Tâches à réaliser:
**A.** D'après le texte sur Maryline Desbiolles, quel prix a reçu son roman Anchise ?
**B.** Poursuivez le texte consacré à Maryline Desbiolles après sa dernière phrase.

Extrait du document:
============

Depuis l’arrière-pays niçois, l’écrivaine Maryline Desbiolles nous livre des romans puissants, souvent brefs et violents, où elle explore la mémoire individuelle et collective. Au micro d’Arnaud Laporte et en sa présence, nous partons sur ses traces pour en savoir plus sur son processus créatif.
- Maryline Desbiolles Romancière
Vingt-deux ans après sa publication, Maryline Desbiolles offre une descendance à Anchise, son huitième roman couronné du prix Femina et avec lequel son écriture, si particulière, rencontre le public et la critique. Elle signe ainsi Le Neveu d'Anchise en cette rentrée littéraire, un récit où la mémoire à la fois individuelle et collective est au centre. Au micro d’Arnaud Laporte, l’écrivaine revient sur ses imaginaires et son processus créatif.
Mes livres, au fond, ne sont pas aboutis. Il y a toujours une suite. […] Je suis assez rusée pour laisser dans mes livres quelque chose qui mérite d'être amplifié ou qui mérite un déploiement. Et je pense que le livre d'après, c'est de mettre à l'épreuve ou de rebattre les cartes du livre précédent.
Publicité
Écrire pour voir
Aujourd’hui romancière, Maryline Desbiolles a pourtant débuté avec la poésie, son école d’écriture. Entre 1981 et 1993, elle dirige Offset puis La Mètis, deux revues à la croisée des arts plastiques, poétiques et littéraires. Depuis Une femme de rien, la poésie et le roman se mêlent sous sa plume. Elle a notamment signé La seiche en 1998, sorte de rêveries culinaires ou de recette à disgressions, qui la révèle véritablement.

============

Données:
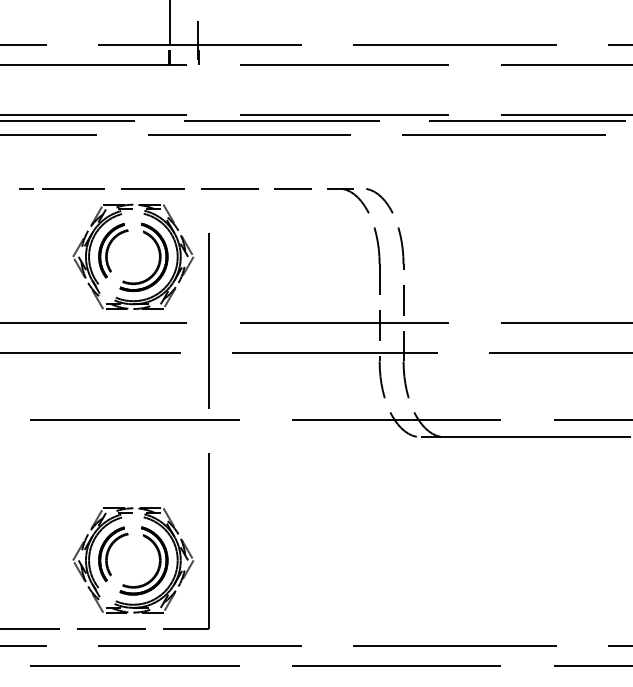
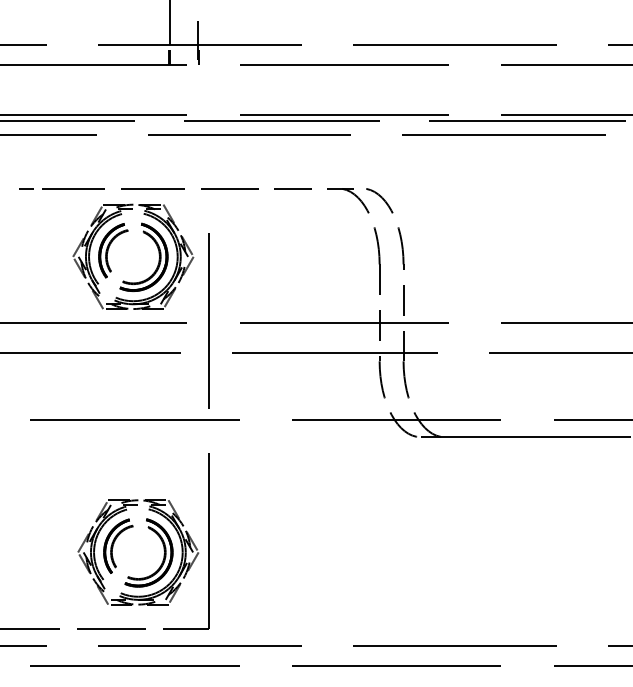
part at (158, 558) position: (158, 558) -> (163, 550)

============

Résultats par tâche:
**A.** Le prix Femina.

**B.**
J'ai publié de la poésie avant de publier des romans, pour une bonne raison toute simple, c'est que c'était plus facile d'envoyer des poèmes à des revues, il y en avait des floppées à la fin des années 70. Ça a été mon école, une école de la précision du mot.
Un beau jour, il m'a paru clair que la poésie était aussi dans mes romans. Je n'avais plus besoin de cette distinction.
Tombée dans les livres quand elle était petite, elle n’en ressort que pour s’immerger dans d’autres arts, notamment la peinture qui façonne son écriture. En 2016, l'autrice signe Ecrits pour voir (2016), un livre réunissant ses textes sur l’art, ou autour de l’art, parus pour la plupart dans des catalogues ou revues. Elle a également écrit des biographies d’artistes telles que Rodin en 2017, Jean-Pierre Pincemin (dans Les Draps du peintre), et Félix Vallotton.
Mon obsession, c'est de créer des correspondances, des passerelles entre les arts. J'ai vraiment le sentiment, de plus en plus, d'écrire un livre comme on peint. Ça paraît une évidence, mais un livre, pour moi c'est d'abord une création, au même titre que la peinture ou la sculpture.
John Berger, écrivain engagé, romancier et poète s'est lui aussi frotté aux arts plastiques en tant que critique. Il est un auteur qui inspire beaucoup Maryline Desbiolles, elle nous en dit plus à ce propos :
John Berger a toujours un point de vue qui nous fait faire un pas de côté [...] Ce n'est tellement pas donné de regarder, de voir. John Berger en sait quelque chose parce qu'il a beaucoup regardé le monde, beaucoup regarder aussi les œuvres d'art.
Maryline Desbiolles n’hésite pas aussi à emprunter d’autres voies comme les récits pour la jeunesse et les fictions radiophoniques. Elle a fait paraître, depuis les années 1980, de nombreux poèmes, romans, fictions et émissions radiophoniques sur France Culture.
Écrire pour s’approprier le monde
De Anchise à Rupture, en passant par Dans la route ou Ceux qui reviennent, Maryline Desbiolles a signé un grand nombre de romans au sein desquels courent les thèmes de la mémoire, de l’identité, de la mort, souvent dans des paysages crus. L’écriture, chez elle, est un moyen de s’approprier le monde.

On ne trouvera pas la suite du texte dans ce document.